Öz İplik-İş Örgütlenme Uzmanı Sedat Çetin de sendikada fark etmeksizin işçilerin birleşmesi gerektiğini belirtti. İşçinin dininin, milliyetinin, dilinin patronlar için bir önemi olmadığını hatırlatan Çetin, “Sendikanın adının A, B, C olması önemli değil patronlar için, onlar kârına, üretimine bakarlar. En dinci, en milliyetçi veya solcuyum diyen patron da parasına, çıkarına bakar. İşçi de patronların karşısında ayrım yapmadan kendi çıkarına bakmalı, kendi geleceği için birleşmek zorunda. İşçi evinin ailesinin geçini sağlamak için işe gidiyor, boş zaman geçirmeye gitmiyor. Emek veriyor, alın teri döküyor. Bunun karşılığını da alması gerekir.
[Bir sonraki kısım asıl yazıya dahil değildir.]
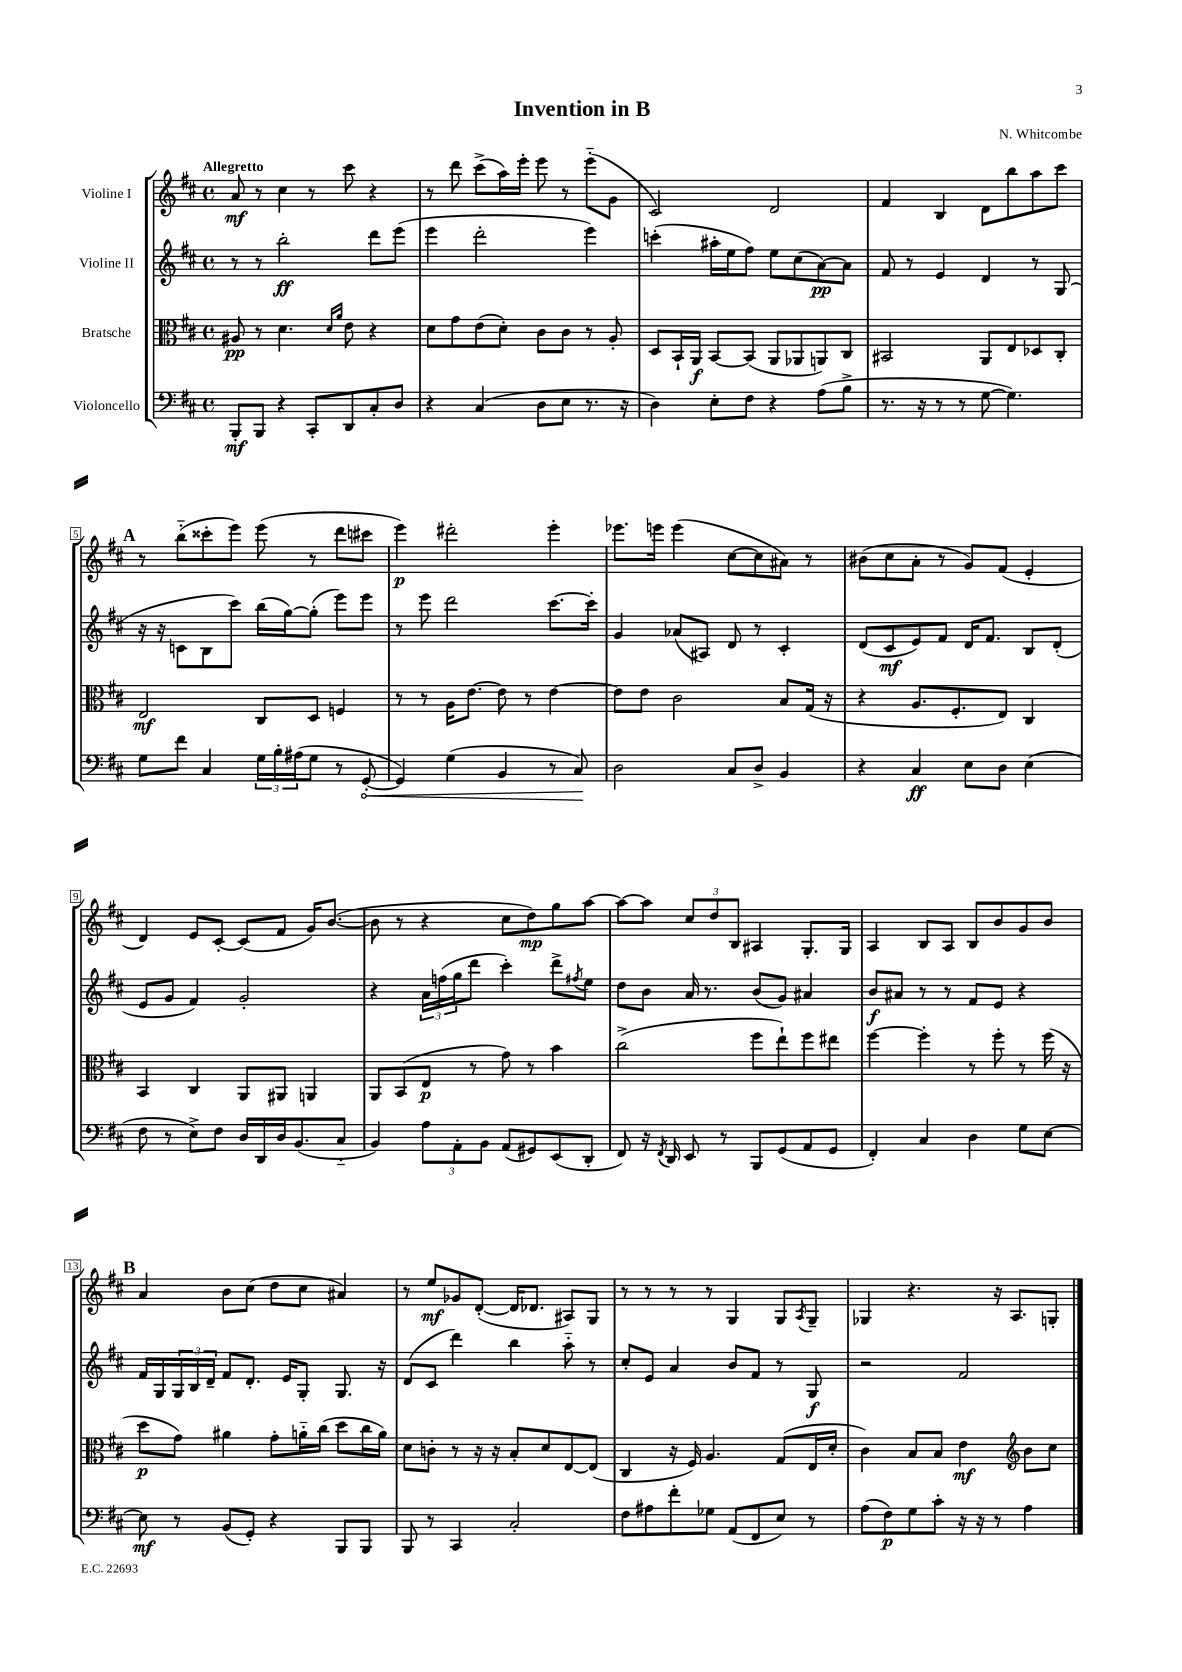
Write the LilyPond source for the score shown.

\header { title = "Invention in B" composer = "N. Whitcombe" }
<<
\new StaffGroup <<
\new Staff = "s0" \with { instrumentName = "Violine I" } {
    \clef treble \key d \major \defaultTimeSignature \time 4/4 \tempo "Allegretto"
    a'8\mf r8 cis''4 r8 cis'''8 r4 |
    r8 d'''8 cis'''8->( a''16) e'''16-. e'''8 r8 e'''8-_( g'8 |
    cis'2) d'2 |
    fis'4 b4 d'8 b''8 a''8 cis'''8 |
    \mark \markup { \bold "A" } r8 b''8-_( cisis'''8-. e'''8) e'''8( r8 d'''8 cis'''8 |
    e'''4\p) dis'''2-. e'''4-. |
    ees'''8. e'''16 e'''4( cis''8~ cis''8 ais'8) r8 |
    bis'8( cis''8 a'8-. r8 g'8) fis'8( e'4-. |
    d'4) e'8 cis'8~-. cis'8( fis'8 g'16) b'8.~( |
    b'8 r8 r4 cis''8 d''8\mp) g''8 a''8~ |
    a''8~ a''8 \tuplet 3/2 { cis''8 d''8 b8 } ais4 g8.-. g16 |
    a4 b8 a8 b8 b'8 g'8 b'8 |
    \mark \markup { \bold "B" } a'4 b'8 cis''8( d''8 cis''8 ais'4) |
    r8 e''8\mf ges'8 d'8~-.( d'16 des'8. ais8) g8 |
    r8 r8 r8 r8 g4 g8 \acciaccatura { a8 } g8-- |
    ges4 r4. r16 a8. g8-. \bar "|." |
}
\new Staff = "s1" \with { instrumentName = "Violine II" } {
    \clef treble \key d \major \defaultTimeSignature \time 4/4
    r8 r8 b''2-.\ff d'''8 e'''8( |
    e'''4 d'''2-. e'''4) |
    c'''4-.( ais''16-. e''16 fis''8) e''8 cis''8( a'8~\pp) a'8 |
    fis'8 r8 e'4 d'4 r8 g8( |
    \mark \markup { \bold "A" } r16 r16 c'8 b8 cis'''8) b''16( g''16~) g''8-.( e'''8) e'''8 |
    r8 e'''8 d'''2 cis'''8.~ cis'''16-. |
    g'4 aes'8( ais8) d'8 r8 cis'4-. |
    d'8( cis'8\mf e'8) fis'8 d'16 fis'8. b8 d'8-.( |
    e'8 g'8 fis'4) g'2-. |
    r4 \tuplet 3/2 { a'16 f''16( g''16 } d'''8 cis'''4-.) d'''8-> \acciaccatura { fis''8 } e''8 |
    d''8 b'8 a'16 r8. b'8( g'8) ais'4 |
    b'8\f ais'8 r8 r8 fis'8 e'8 r4 |
    \mark \markup { \bold "B" } fis'16 g16 \tuplet 3/2 { g16 b16 d'16-- } fis'8 d'8.-. e'16 g8-. g8. r16 |
    d'8( cis'8 d'''4) b''4 a''8-_ r8 |
    cis''8-. e'8 a'4 b'8 fis'8 r8 g8\f |
    r2 fis'2 \bar "|." |
}
\new Staff = "s2" \with { instrumentName = "Bratsche" } {
    \clef alto \key d \major \defaultTimeSignature \time 4/4
    ais8\pp r8 d'4. \grace { d'16 a'16 } e'8 r4 |
    d'8 g'8 e'8( d'8-.) cis'8 cis'8 r8 a8-. |
    d8 b,16-! a,16\f b,8~ b,8( a,8 aes,8 a,8) cis8 |
    bis,2 a,8 e8 des8 cis8-. |
    \mark \markup { \bold "A" } e2\mf cis8 d8 f4 |
    r8 r8 a16 e'8.~ e'8 r8 e'4~ |
    e'8 e'8 cis'2 b8 g16( r16 |
    r4 a8. fis8.-. e8) cis4 |
    b,4 cis4 a,8 ais,8 a,4 |
    a,8 b,8( e8\p r8 g'8) r8 b'4 |
    cis''2->( fis''8 e''8-!) fis''8 eis''8 |
    fis''4~ fis''4-. r8 fis''8-. r8 fis''16( r16 |
    \mark \markup { \bold "B" } d''8\p g'8) ais'4 g'8-. a'16-_ cis''16( d''8 cis''16 a'16) |
    d'8 c'8-. r8 r16 r16 b8-. d'8 e8~ e8( |
    cis4 r16 fis16) a4. g8( e16 d'16-. |
    cis'4) b8 b8 e'4\mf \clef treble b'8 cis''8 \bar "|." |
}
\new Staff = "s3" \with { instrumentName = "Violoncello" } {
    \clef bass \key d \major \defaultTimeSignature \time 4/4
    b,,8-.\mf b,,8 r4 cis,8-. d,8 cis8-. d8 |
    r4 cis4( d8 e8 r8. r16 |
    d4) e8-. fis8 r4 a8( b8-> |
    r8. r16 r8 r8 g8~ g4.) |
    \mark \markup { \bold "A" } g8 fis'8 cis4 \tuplet 3/2 { g16 b16-. ais16( } g8 r8 \once \override Hairpin.circled-tip = ##t g,8~-.\< |
    g,4) g4( b,4 r8 cis8\!) |
    d2 cis8 d8-> b,4 |
    r4 cis4\ff e8 d8 e4( |
    fis8 r8 e8->) fis8 d16 d,16 d16 b,8.( cis8-_ |
    b,4) \tuplet 3/2 { a8 a,8-. b,8 } a,8( gis,8) e,8( d,8-. |
    fis,8) r16 \acciaccatura { fis,8 } d,16 e,8 r8 b,,8 g,8( a,8 g,8 |
    fis,4-.) cis4 d4 g8 e8~ |
    \mark \markup { \bold "B" } e8\mf r8 b,8( g,8-.) r4 b,,8 b,,8 |
    b,,8 r8 cis,4 cis2-. |
    fis8 ais8 fis'8-. ges8 a,8( fis,8 e8) r8 |
    a8( fis8\p) g8 cis'8-. r16 r16 r8 a4 \bar "|." |
}
>>
>>
\layout { \context { \Score \override BarNumber.stencil = #(make-stencil-boxer 0.1 0.3 ly:text-interface::print) } }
Bunun yolu da mücadele etmekten geçiyor. Tek başına bir şey olmuyor. Kurtarıcı da gelmeyecek. Asgari ücret alan yüz binler var, bunlarla birleşmek lazım. Asgari ücret ne kadar yüksek olursa işçiler için o kadar iyi olacak” dedi.
"ASGARİ ÜCRETLİNİN ÇOCUKLARI EĞİTİME ULAŞAMIYOR"
Eğitim Sen Şube Başkanı Hüseyin Kaya, ekonomik krizi en çok asgari ücret ile geçinmek zorunda olanların hissettiğini söyledi. Kaya, patronların maliyetleri en aza indirmeye çalıştığını ve bunun sonucunda işçileri açlık sınırının altında ücret almaya mahkum ettiğini belirtti. Asgari ücret ile çalışan işçilerin çocuklarının eğitim hakkını da doğru dürüst kullanamadıklarını dile getiren Kaya, “Eğitim para ile alınır satılır hale geldi. Asgari ücretli işçilerin çocukları ile zenginlerin çocuklarının eğitime erişmesi arasında uçurumlar var. Pandemi döneminde bunu çok net gördük. Adana’nın Seyhan, Yüreğir ilçelerine bağlı birçok mahallede birçok işçi ve emekçi çocuğu internet olmadığı için, bilgisayar tableti olmadığı için uzaktan eğitime dahi katılamadı. Parası olanlar ise özel okullarda, özel öğretmenlerle çocuklarına ders aldırdılar. Devlet okulları kapalıydı ama özel okullar, etütler, dershaneler parası olanlar için açıktı. Böyle bir eşitsizlik var. Bu açıdan asgari ücretin ne kadar olması ile birlikte aynı zamanda çocuklarınızın parasız eğitime erişme hakkı için de mücadele etmek gerekiyor” dedi.